◆ TEXT BLOCK ◆
Oleic acid promotes prostate cancer malignant phenotype via the G protein-coupled receptor FFA1/GPR40.

Prostate cancer (PCa) is the most commonly diagnosed malignancy in men and the second leading cause of cancer-related death in industrialized countries. Epidemiologic evidence suggests that obesity promotes aggressive PCa. Recently, a family of Free Fatty Acid (FFA) receptors (FFARs) has been identified and reported to affect several crucial biological functions of tumor cells such as proliferation, invasiveness, and apoptosis. Here we report that oleic acid (OA), one of the most prevalent FFA in human plasma, increases proliferation of highly malignant PC3 and DU-145 PCa cells. Furthermore, docetaxel cytotoxic action, the first-line chemotherapeutic agent for the treatment of androgen-independent PCa, was significantly reduced in the presence of OA, when measured by the 3-(4,5-dimethylthiazol-2-yl)-2,5-diphenyl tetrazolium bromide assay, suggesting that this FFA plays also a role in chemoresistance. OA induced intracellular calcium increase, in part due to the store operated calcium entry (SOCE), measured by a calcium imaging technique. Moreover, PI3K/Akt signaling pathway was enhanced, as revealed by increased Akt phosphorylation levels. Intriguingly, attenuating the expression of FFA1/GPR40, a receptor for long chain FFA including OA, prevented the OA-induced effects. Of relevance, we found that FFA1/GPR40 is significantly overexpressed in tissue specimens of PCa, compared to benign prostatic hyperplasia tissues, at both mRNA and protein expression level, analyzed by Real Time RT-PCR and immunofluorescence experiments, respectively. Our data suggest that OA promotes an aggressive phenotype in PCa cells via FFA1/GPR40, calcium and PI3K/Akt signaling. Thus, FFA1/GPR40, might represent a potential useful prognostic biomarker and therapeutic target for the treatment of advanced PCa.

◆ EXERCISE DATA ◆
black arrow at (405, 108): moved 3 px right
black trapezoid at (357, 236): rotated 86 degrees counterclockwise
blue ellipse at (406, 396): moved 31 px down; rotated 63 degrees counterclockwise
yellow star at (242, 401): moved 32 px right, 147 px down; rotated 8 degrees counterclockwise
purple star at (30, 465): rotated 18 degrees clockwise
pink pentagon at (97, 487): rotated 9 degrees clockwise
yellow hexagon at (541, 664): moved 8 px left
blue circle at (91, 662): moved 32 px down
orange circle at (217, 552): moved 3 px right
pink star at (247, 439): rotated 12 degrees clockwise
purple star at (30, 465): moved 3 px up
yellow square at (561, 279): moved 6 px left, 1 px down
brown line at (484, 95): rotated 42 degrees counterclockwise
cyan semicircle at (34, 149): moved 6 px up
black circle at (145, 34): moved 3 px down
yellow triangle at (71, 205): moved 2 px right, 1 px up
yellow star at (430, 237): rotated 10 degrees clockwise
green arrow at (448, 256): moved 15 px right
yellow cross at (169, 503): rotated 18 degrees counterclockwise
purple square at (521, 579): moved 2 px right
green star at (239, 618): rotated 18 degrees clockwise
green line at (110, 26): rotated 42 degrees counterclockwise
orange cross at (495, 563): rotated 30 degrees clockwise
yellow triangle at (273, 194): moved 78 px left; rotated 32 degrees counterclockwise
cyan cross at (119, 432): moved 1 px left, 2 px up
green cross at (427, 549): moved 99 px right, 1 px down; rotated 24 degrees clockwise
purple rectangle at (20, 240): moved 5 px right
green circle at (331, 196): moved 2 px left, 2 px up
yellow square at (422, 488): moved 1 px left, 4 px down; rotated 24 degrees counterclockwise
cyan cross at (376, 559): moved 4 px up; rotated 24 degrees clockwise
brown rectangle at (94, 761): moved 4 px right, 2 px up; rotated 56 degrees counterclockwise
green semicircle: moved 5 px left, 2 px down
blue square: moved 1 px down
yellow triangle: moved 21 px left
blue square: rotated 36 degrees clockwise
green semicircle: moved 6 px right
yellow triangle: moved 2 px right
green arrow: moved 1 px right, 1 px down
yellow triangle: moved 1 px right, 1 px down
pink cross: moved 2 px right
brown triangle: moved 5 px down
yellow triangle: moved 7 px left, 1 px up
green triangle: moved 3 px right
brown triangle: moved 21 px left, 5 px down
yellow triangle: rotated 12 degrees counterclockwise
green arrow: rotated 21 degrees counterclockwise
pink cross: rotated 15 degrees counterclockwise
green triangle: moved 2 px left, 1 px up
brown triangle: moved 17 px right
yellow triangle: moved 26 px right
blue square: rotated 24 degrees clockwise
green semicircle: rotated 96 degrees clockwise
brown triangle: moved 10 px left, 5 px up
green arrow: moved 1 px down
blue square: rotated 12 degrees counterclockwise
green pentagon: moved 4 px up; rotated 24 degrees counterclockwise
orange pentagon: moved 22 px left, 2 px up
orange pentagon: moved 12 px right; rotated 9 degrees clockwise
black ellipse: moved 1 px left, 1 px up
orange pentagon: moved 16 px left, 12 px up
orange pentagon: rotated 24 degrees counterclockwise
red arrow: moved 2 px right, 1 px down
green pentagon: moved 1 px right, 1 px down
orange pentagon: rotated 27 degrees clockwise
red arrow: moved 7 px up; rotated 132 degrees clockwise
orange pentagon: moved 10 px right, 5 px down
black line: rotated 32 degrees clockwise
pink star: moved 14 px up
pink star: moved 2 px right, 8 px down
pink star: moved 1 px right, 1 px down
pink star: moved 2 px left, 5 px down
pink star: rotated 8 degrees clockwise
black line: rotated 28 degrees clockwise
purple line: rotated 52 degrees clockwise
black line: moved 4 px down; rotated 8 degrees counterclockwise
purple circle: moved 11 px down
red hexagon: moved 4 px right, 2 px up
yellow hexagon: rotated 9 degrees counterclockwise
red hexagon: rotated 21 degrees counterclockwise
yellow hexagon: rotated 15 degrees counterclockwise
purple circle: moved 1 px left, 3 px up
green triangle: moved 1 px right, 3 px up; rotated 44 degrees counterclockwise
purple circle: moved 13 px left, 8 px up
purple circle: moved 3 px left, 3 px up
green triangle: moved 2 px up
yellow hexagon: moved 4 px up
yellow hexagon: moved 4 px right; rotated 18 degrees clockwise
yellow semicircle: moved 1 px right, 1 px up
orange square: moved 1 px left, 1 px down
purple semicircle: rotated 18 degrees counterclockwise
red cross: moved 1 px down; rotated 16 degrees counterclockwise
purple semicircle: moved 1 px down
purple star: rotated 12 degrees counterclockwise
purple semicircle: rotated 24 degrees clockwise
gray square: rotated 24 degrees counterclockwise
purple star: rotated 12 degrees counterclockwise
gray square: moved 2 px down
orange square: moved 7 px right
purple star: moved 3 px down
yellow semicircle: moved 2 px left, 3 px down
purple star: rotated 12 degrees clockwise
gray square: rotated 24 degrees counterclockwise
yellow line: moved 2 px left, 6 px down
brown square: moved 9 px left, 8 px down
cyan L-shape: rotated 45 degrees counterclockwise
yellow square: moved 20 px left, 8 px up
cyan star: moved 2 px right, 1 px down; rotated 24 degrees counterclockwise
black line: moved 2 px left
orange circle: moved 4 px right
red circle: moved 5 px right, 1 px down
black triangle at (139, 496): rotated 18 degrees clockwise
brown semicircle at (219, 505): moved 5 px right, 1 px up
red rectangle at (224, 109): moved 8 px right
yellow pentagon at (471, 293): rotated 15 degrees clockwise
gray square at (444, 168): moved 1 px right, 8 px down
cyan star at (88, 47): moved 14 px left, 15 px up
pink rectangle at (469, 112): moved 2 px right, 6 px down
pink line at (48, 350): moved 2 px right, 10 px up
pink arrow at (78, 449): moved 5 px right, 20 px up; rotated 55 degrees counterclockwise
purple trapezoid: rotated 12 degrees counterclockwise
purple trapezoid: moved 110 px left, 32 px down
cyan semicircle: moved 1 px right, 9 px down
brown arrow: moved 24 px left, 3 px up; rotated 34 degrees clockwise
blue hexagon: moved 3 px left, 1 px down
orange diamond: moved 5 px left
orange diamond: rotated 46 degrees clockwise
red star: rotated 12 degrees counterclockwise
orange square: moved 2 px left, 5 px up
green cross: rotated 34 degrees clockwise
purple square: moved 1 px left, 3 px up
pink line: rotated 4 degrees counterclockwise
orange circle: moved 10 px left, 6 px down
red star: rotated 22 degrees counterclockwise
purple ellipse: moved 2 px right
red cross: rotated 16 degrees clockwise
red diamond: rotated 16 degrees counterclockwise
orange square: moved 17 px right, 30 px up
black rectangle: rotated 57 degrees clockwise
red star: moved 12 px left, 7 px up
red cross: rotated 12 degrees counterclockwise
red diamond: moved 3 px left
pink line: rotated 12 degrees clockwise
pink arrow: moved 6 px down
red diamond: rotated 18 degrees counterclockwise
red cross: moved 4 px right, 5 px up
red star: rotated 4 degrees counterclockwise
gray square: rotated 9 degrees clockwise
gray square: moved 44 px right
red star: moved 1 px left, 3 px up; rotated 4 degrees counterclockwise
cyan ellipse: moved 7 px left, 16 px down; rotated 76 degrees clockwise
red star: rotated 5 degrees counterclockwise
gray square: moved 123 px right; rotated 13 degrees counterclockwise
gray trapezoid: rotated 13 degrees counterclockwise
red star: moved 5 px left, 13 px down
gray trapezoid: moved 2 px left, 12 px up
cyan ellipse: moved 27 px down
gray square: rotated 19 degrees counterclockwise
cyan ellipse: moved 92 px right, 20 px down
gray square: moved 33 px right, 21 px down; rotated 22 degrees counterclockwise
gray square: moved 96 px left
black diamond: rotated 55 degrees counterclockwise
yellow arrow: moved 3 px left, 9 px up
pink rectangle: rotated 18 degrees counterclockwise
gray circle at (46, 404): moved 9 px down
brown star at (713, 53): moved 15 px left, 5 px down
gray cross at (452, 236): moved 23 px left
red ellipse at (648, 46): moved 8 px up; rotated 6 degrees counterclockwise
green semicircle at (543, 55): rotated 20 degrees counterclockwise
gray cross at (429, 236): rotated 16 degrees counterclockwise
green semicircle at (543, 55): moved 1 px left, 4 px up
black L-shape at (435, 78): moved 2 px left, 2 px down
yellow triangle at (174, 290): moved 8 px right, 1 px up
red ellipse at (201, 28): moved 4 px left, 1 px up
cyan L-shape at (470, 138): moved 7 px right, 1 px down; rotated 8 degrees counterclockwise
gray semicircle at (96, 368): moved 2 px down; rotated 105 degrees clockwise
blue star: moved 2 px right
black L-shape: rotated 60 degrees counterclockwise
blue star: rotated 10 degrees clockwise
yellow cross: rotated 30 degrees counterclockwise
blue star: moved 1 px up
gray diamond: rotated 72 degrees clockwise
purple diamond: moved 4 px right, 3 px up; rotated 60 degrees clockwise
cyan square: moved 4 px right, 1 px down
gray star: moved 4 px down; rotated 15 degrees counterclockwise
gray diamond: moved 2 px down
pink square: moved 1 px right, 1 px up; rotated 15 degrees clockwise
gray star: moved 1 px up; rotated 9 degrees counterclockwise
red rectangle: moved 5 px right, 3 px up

◆ ABOUT THIS EXERCISE ◆
Answer these questions from the abstract on oleic acid and prostate cancer above.
1. In which two prostate cancer cell lines did oleic acid increase proliferation?
2. Which assay was used to measure the reduced cytotoxic action of docetaxel?
3. With which tissues were the prostate cancer specimens compared when FFA1/GPR40 expression was analyzed?

◆ SOLUTION FOR THIS TASK ◆
1. PC3 and DU-145.
2. The 3-(4,5-dimethylthiazol-2-yl)-2,5-diphenyl tetrazolium bromide assay.
3. Benign prostatic hyperplasia tissues.